Loxahatchee Wildlife Refuge

The Arthur R. Marshall Loxahatchee National Wildlife Refuge, the last northernmost portion of the unique Everglades. With over 221 square miles of Everglades habitat, A.R.M. Loxahatchee National Wildlife Refuge is home to the American alligator and the endangered Everglades snail kite. In any given year, as many as 257 species of birds may use the refuge's diverse wetland habitats.

There is a 5 mile loop canoe/kayak trail that was dredged through the sawgrass. You go by a few hammocks as well, which is where the gators nest and hang out.
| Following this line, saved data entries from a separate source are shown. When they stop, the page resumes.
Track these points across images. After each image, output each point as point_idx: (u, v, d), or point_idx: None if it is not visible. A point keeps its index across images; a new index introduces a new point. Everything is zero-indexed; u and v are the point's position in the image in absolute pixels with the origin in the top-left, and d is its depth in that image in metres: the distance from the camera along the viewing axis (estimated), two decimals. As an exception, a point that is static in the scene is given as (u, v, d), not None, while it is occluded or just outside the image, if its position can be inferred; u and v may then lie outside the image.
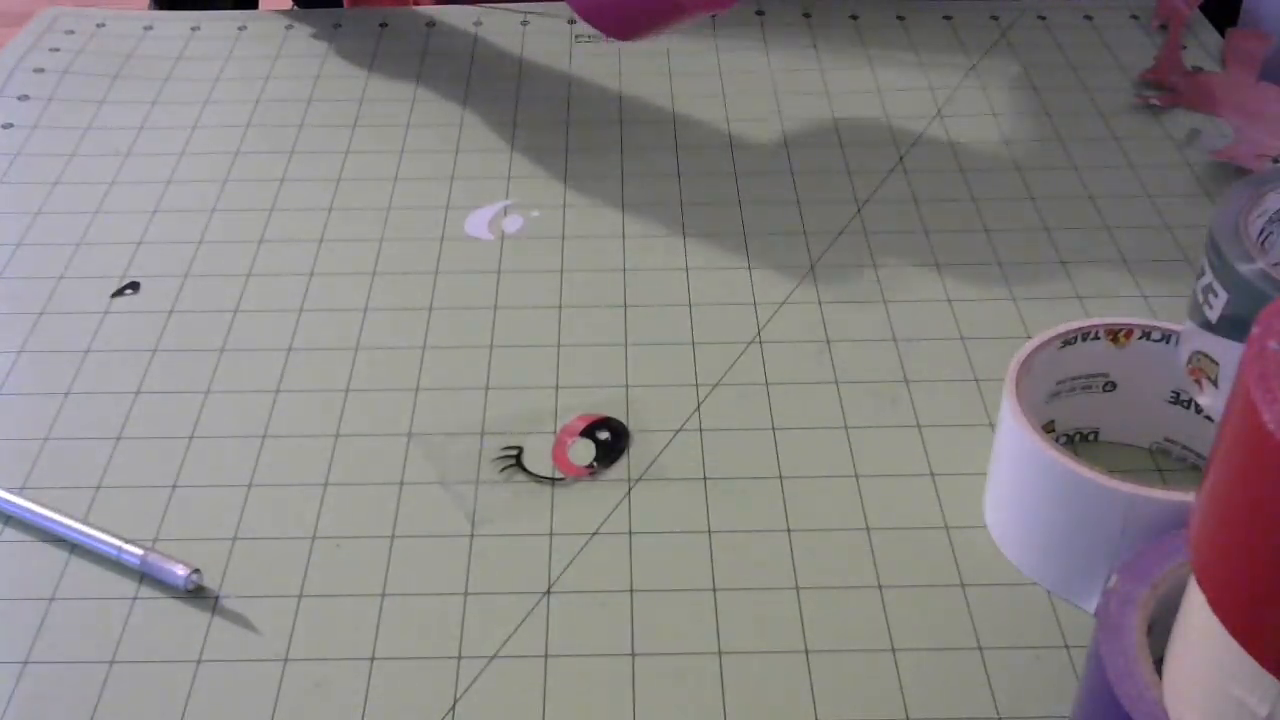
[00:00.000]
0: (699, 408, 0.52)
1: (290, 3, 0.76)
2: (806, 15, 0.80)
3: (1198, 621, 0.31)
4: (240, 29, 0.80)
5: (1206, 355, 0.44)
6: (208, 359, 0.55)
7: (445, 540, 0.46)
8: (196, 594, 0.45)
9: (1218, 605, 0.29)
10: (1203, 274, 0.44)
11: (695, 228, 0.62)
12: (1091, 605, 0.43)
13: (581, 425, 0.51)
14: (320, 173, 0.66)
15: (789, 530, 0.46)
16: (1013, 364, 0.45)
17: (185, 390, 0.53)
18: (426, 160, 0.67)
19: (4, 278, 0.60)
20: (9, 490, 0.48)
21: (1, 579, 0.45)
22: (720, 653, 0.42)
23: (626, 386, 0.53)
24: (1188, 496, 0.40)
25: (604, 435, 0.50)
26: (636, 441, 0.50)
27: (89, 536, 0.46)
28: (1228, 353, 0.43)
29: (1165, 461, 0.49)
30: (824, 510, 0.47)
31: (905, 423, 0.51)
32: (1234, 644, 0.29)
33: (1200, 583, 0.30)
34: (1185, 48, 0.75)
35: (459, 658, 0.42)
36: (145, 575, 0.45)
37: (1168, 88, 0.72)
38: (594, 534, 0.46)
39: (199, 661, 0.42)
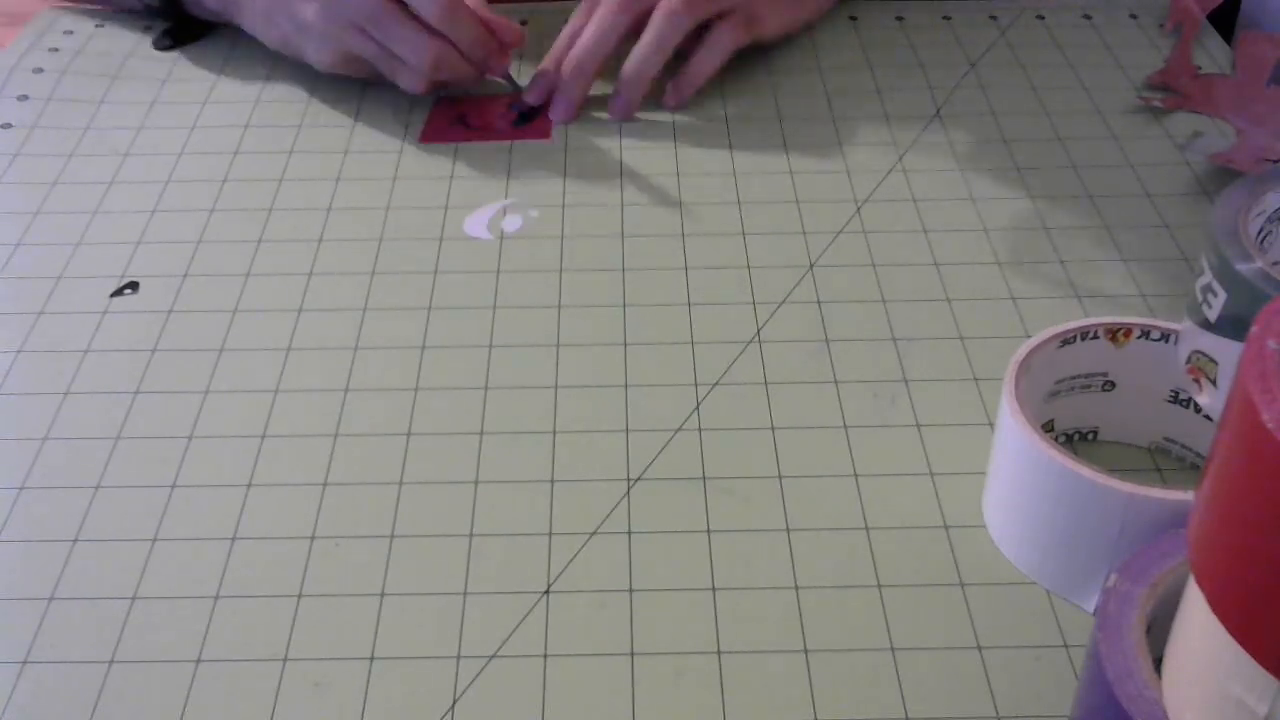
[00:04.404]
0: (698, 407, 0.52)
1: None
2: (806, 15, 0.80)
3: (1197, 620, 0.31)
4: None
5: (1205, 354, 0.44)
6: (207, 359, 0.55)
7: (444, 540, 0.46)
8: (197, 593, 0.45)
9: (1217, 604, 0.29)
10: (1202, 273, 0.44)
11: (694, 227, 0.62)
12: (1091, 604, 0.43)
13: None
14: (319, 173, 0.66)
15: (788, 530, 0.46)
16: (1012, 363, 0.45)
17: (185, 390, 0.53)
18: (425, 160, 0.67)
19: (3, 278, 0.60)
20: (8, 488, 0.48)
21: (1, 579, 0.45)
22: (720, 652, 0.42)
23: (626, 386, 0.53)
24: (1187, 496, 0.40)
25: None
26: (636, 441, 0.50)
27: None
28: (1227, 352, 0.43)
29: (1164, 461, 0.49)
30: (823, 510, 0.47)
31: (904, 422, 0.51)
32: (1233, 643, 0.29)
33: (1199, 582, 0.30)
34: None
35: (458, 657, 0.42)
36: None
37: (1176, 90, 0.72)
38: (593, 534, 0.47)
39: (199, 661, 0.42)
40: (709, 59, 0.70)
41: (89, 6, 0.81)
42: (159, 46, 0.76)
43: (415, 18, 0.65)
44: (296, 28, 0.68)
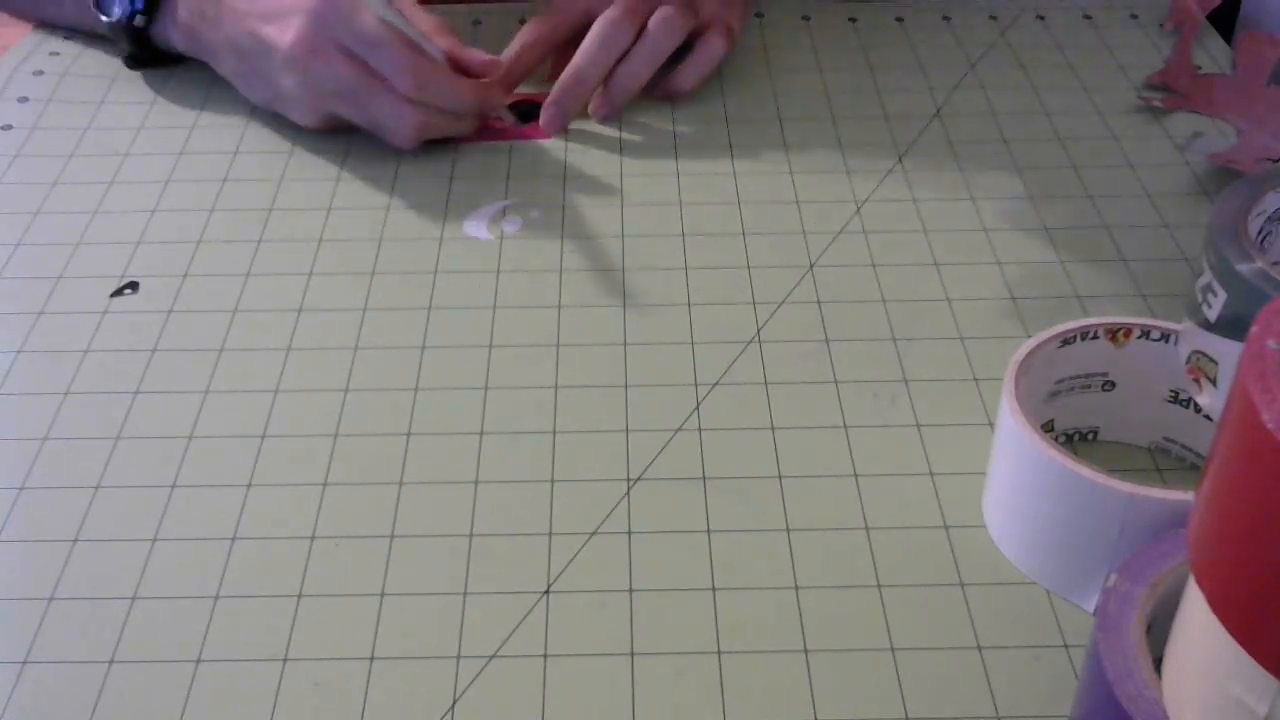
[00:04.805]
0: (698, 407, 0.52)
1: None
2: (805, 18, 0.80)
3: (1197, 620, 0.31)
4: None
5: (1205, 354, 0.44)
6: (207, 359, 0.55)
7: (444, 540, 0.46)
8: (197, 593, 0.45)
9: (1217, 604, 0.29)
10: (1202, 273, 0.44)
11: (694, 227, 0.62)
12: (1091, 604, 0.43)
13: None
14: (319, 172, 0.66)
15: (788, 530, 0.46)
16: (1012, 363, 0.45)
17: (185, 390, 0.53)
18: (425, 160, 0.67)
19: (3, 278, 0.60)
20: (8, 488, 0.48)
21: (1, 579, 0.45)
22: (720, 652, 0.42)
23: (626, 386, 0.53)
24: (1187, 496, 0.40)
25: None
26: (636, 441, 0.50)
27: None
28: (1227, 352, 0.43)
29: (1164, 461, 0.49)
30: (823, 510, 0.47)
31: (904, 422, 0.51)
32: (1233, 643, 0.29)
33: (1199, 582, 0.30)
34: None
35: (458, 657, 0.42)
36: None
37: (1176, 90, 0.72)
38: (593, 533, 0.47)
39: (199, 661, 0.42)
40: (704, 64, 0.71)
41: (66, 31, 0.80)
42: (129, 65, 0.76)
43: (394, 88, 0.64)
44: (277, 95, 0.67)
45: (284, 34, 0.64)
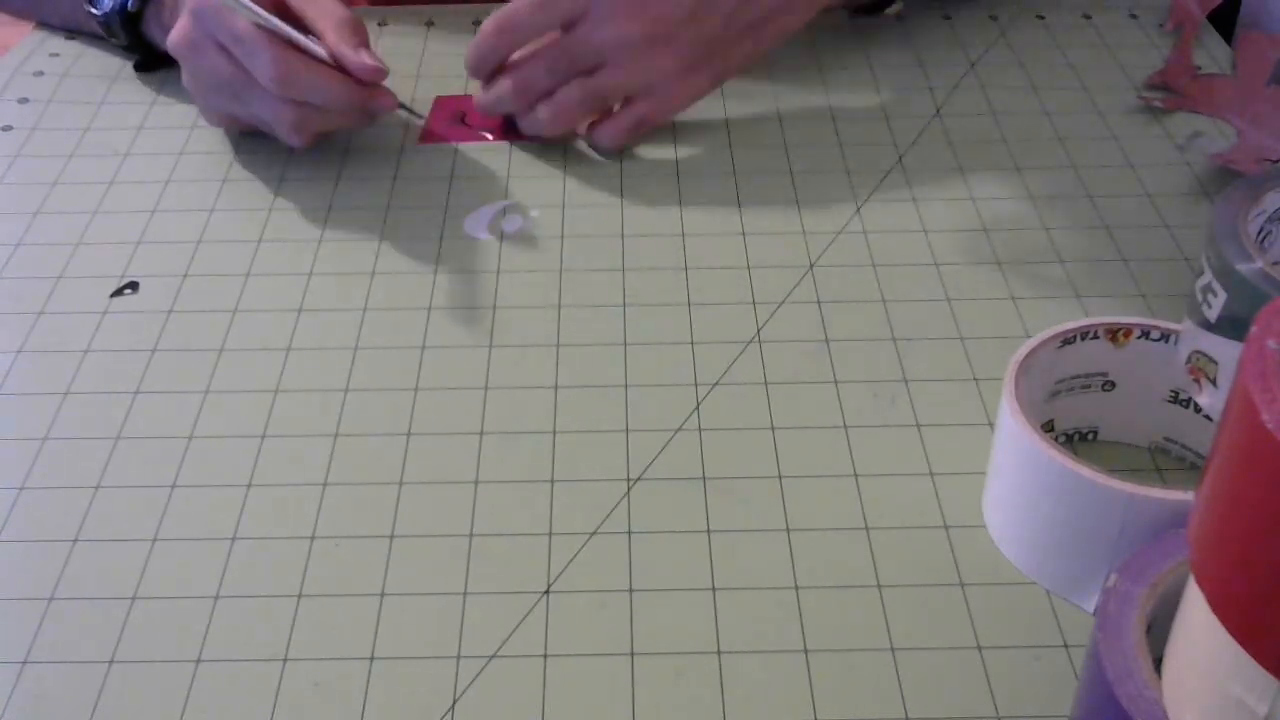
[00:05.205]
0: (698, 407, 0.52)
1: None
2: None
3: (1197, 620, 0.31)
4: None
5: (1205, 354, 0.44)
6: (207, 359, 0.55)
7: (444, 540, 0.46)
8: (197, 593, 0.45)
9: (1217, 604, 0.29)
10: (1202, 273, 0.44)
11: (694, 227, 0.62)
12: (1091, 604, 0.43)
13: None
14: (319, 172, 0.66)
15: (788, 530, 0.46)
16: (1012, 363, 0.45)
17: (184, 390, 0.53)
18: (425, 160, 0.67)
19: (3, 278, 0.60)
20: (8, 488, 0.48)
21: (1, 579, 0.45)
22: (719, 652, 0.42)
23: (626, 386, 0.53)
24: (1187, 496, 0.40)
25: None
26: (636, 441, 0.50)
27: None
28: (1227, 352, 0.43)
29: (1164, 461, 0.49)
30: (823, 510, 0.47)
31: (904, 422, 0.51)
32: (1233, 643, 0.29)
33: (1199, 582, 0.30)
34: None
35: (458, 657, 0.42)
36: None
37: (1176, 90, 0.72)
38: (593, 534, 0.47)
39: (199, 661, 0.42)
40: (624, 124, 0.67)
41: (67, 32, 0.80)
42: (138, 69, 0.76)
43: None
44: (188, 90, 0.67)
45: (174, 29, 0.64)
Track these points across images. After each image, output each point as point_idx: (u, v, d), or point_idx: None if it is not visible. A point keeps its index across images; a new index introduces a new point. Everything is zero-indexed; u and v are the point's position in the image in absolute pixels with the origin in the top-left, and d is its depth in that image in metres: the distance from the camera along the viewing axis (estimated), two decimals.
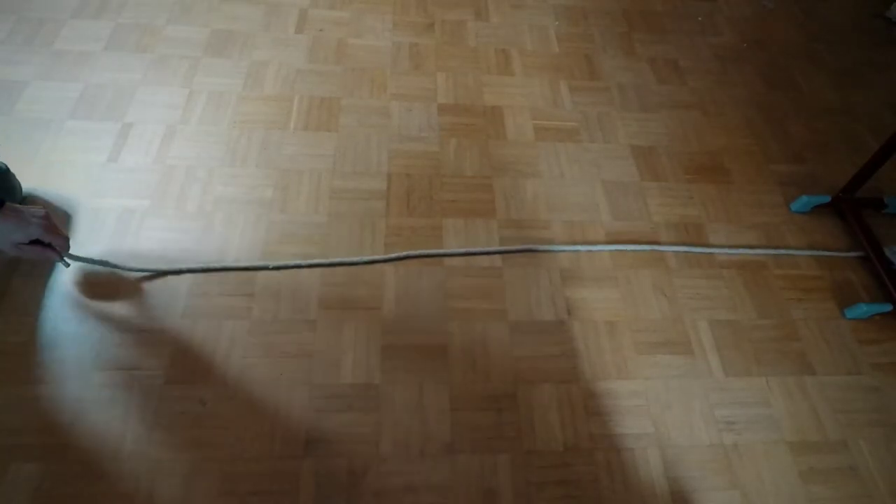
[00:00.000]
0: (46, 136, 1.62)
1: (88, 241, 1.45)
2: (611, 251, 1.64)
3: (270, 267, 1.46)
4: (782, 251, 1.71)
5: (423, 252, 1.55)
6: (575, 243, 1.64)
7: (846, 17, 2.61)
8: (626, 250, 1.64)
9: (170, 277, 1.42)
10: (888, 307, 1.59)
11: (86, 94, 1.74)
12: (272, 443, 1.23)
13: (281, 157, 1.69)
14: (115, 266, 1.39)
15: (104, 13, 1.96)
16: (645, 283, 1.60)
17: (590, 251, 1.62)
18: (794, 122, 2.10)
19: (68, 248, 1.28)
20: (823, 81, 2.28)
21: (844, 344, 1.57)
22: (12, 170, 1.44)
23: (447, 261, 1.56)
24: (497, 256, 1.58)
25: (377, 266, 1.52)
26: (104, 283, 1.40)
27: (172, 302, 1.39)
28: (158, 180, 1.60)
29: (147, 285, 1.41)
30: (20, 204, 1.31)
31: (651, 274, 1.62)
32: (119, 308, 1.36)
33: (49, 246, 1.23)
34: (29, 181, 1.50)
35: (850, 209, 1.77)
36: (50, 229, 1.21)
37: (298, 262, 1.48)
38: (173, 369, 1.29)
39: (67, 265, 1.32)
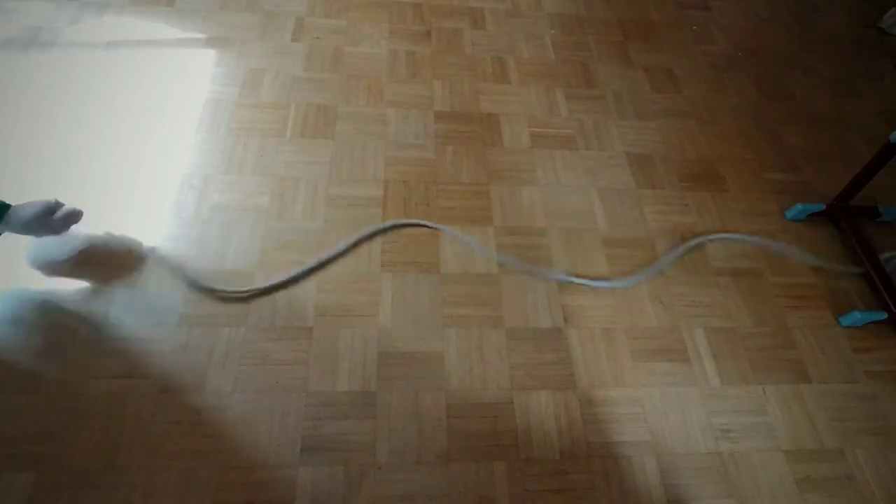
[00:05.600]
0: None
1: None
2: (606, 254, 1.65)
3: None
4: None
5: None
6: (572, 250, 1.64)
7: (840, 26, 2.64)
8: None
9: (165, 284, 1.42)
10: (883, 315, 1.59)
11: None
12: (267, 451, 1.22)
13: (277, 165, 1.69)
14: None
15: (105, 17, 1.97)
16: (641, 291, 1.60)
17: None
18: (789, 130, 2.12)
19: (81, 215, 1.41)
20: (817, 90, 2.30)
21: (840, 352, 1.58)
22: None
23: (443, 267, 1.56)
24: (493, 264, 1.58)
25: (374, 272, 1.52)
26: (99, 290, 1.39)
27: (168, 309, 1.38)
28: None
29: (142, 292, 1.40)
30: None
31: (647, 281, 1.62)
32: (114, 316, 1.36)
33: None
34: None
35: (844, 217, 1.78)
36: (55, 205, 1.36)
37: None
38: (168, 378, 1.29)
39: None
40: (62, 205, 1.37)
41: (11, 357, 1.27)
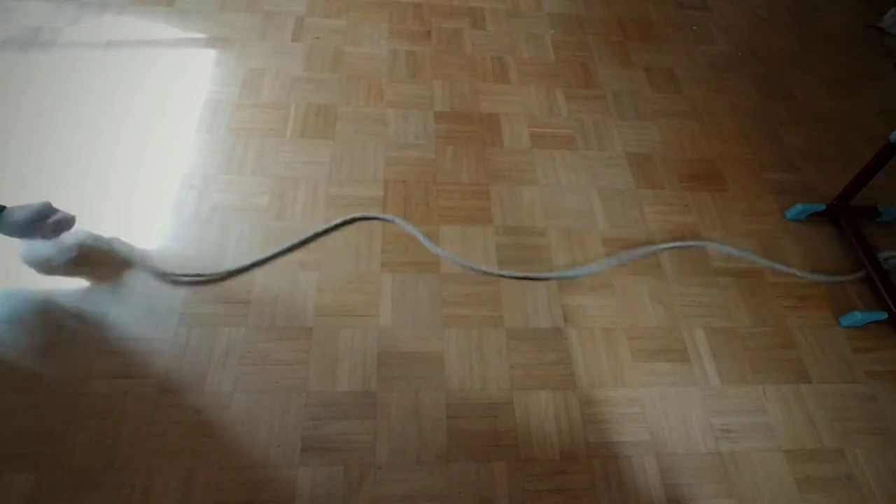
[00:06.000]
0: None
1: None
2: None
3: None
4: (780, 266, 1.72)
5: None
6: (572, 250, 1.64)
7: (840, 26, 2.64)
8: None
9: (165, 285, 1.42)
10: (883, 315, 1.59)
11: None
12: (267, 451, 1.22)
13: (277, 165, 1.69)
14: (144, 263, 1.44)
15: (105, 17, 1.97)
16: (641, 291, 1.60)
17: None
18: (789, 130, 2.12)
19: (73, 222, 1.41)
20: (817, 90, 2.30)
21: (840, 352, 1.57)
22: None
23: (443, 268, 1.56)
24: (495, 264, 1.58)
25: (374, 272, 1.52)
26: (99, 290, 1.39)
27: (168, 309, 1.38)
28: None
29: (142, 292, 1.40)
30: None
31: (647, 281, 1.62)
32: (114, 316, 1.36)
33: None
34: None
35: (844, 217, 1.78)
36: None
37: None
38: (168, 377, 1.29)
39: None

It's shallow, narrow, and has lillypads in it that they periodically dredge out. Consequently, this is a leisurely paddle even if you wanted to go fast. It's the only place I know of where you can easily kayak through a sawgrass community without getting cut up or scraping the kayak on rocks. You will get up close and personal with some alligators on this trip. There is a floating porta-potty at the 2.5 mile mark.

Not quite all of the 147,392 acre refuge is Everglades habitat. A four hundred acre cypress swamp is the largest remaining remnant of a cypress strand that once separated the pine flatwoods in the east from the Everglades marshes. A boardwalk into the swamp gives the visitor a chance for an up-close swamp experience without getting his or her feet wet.

Loxahatchee RefugeWeb Site

This is NOT the Loxahatchee River, although the two used to be connected. This is not part of Everglades National Park, but it is the same Everglades ecosystem.

Directions:

From the South via I-95
Take I-95 north to Atlantic Ave./FL-806 and go left. Travel west on Atlantic Ave./FL-806 about 7.5 miles to FL-7/US-441 and turn right. Travel north 3.1 miles to Lee Road and turn left. Travel west 0.3 miles to A.R.M. Loxahatchee National Wildlife Refuge. Go all the way to the end of the road to the parking lot by the canal. The trail is on the far side of the canal.

From the South via Florida Turnpike
Take Florida Turnpike north to Atlantic Ave./FL-806 and go right. Travel west 1.9 miles on Atlantic Ave./FL-806 to FL-7/US-441 and turn right. Travel north 3.1 miles to Lee Road and turn left. Travel west 0.3 miles to A.R.M. Loxahatchee National Wildlife Refuge.Go all the way to the end of the road to the parking lot by the canal. The trail is on the far side of the canal.

From the North via I-95
Take I-95 south to FL-804 /Boynton Beach Blvd. Turn right onto FL-804 /Boynton Beach Blvd. Travel west 8.5 miles to FL-7/US-441 and turn left. Travel south 2 miles to Lee Road and turn right. Travel west 0.3 miles to A.R.M. Loxahatchee National Wildlife Refuge.Go all the way to the end of the road to the parking lot by the canal. The trail is on the far side of the canal.

From the North via Florida Turnpike
Take Florida Turnpike south to FL-804/Boynton Beach Blvd. Keep right at the fork in the ramp. Keep left at the fork in the ramp. Turn left onto FL-804 / Boynton Beach Blvd. Travel west 1.9 miles to FL-7/US-441 and turn left. Travel south 2 miles to Lee Road and turn right. Travel west 0.3 miles to A.R.M. Loxahatchee National Wildlife Refuge. Go all the way to the end of the road to the parking lot by the canal. The trail is on the far side of the canal.

Entrance fee/parking: $5

Facilities: Canoe rental at the put-in site. The visitor center is by the cypress swamp. The boardwalk through the swamp is a must-see.

Put-in/Take-out: Go up the levee and down to the canal bank. Dirt/gravel put-in site.

Route: Go across the canal and into the canoe trail. When you get to the fork, you can go either way, since it's a loop.

Wildlife: All the Everglades aquatic critters- gators, herons, egrets, ibis, gallinules, gar, turtles.

Other Stuff: The canal is a good bass fishing area. The cypress swamp by the visitor center is awesome.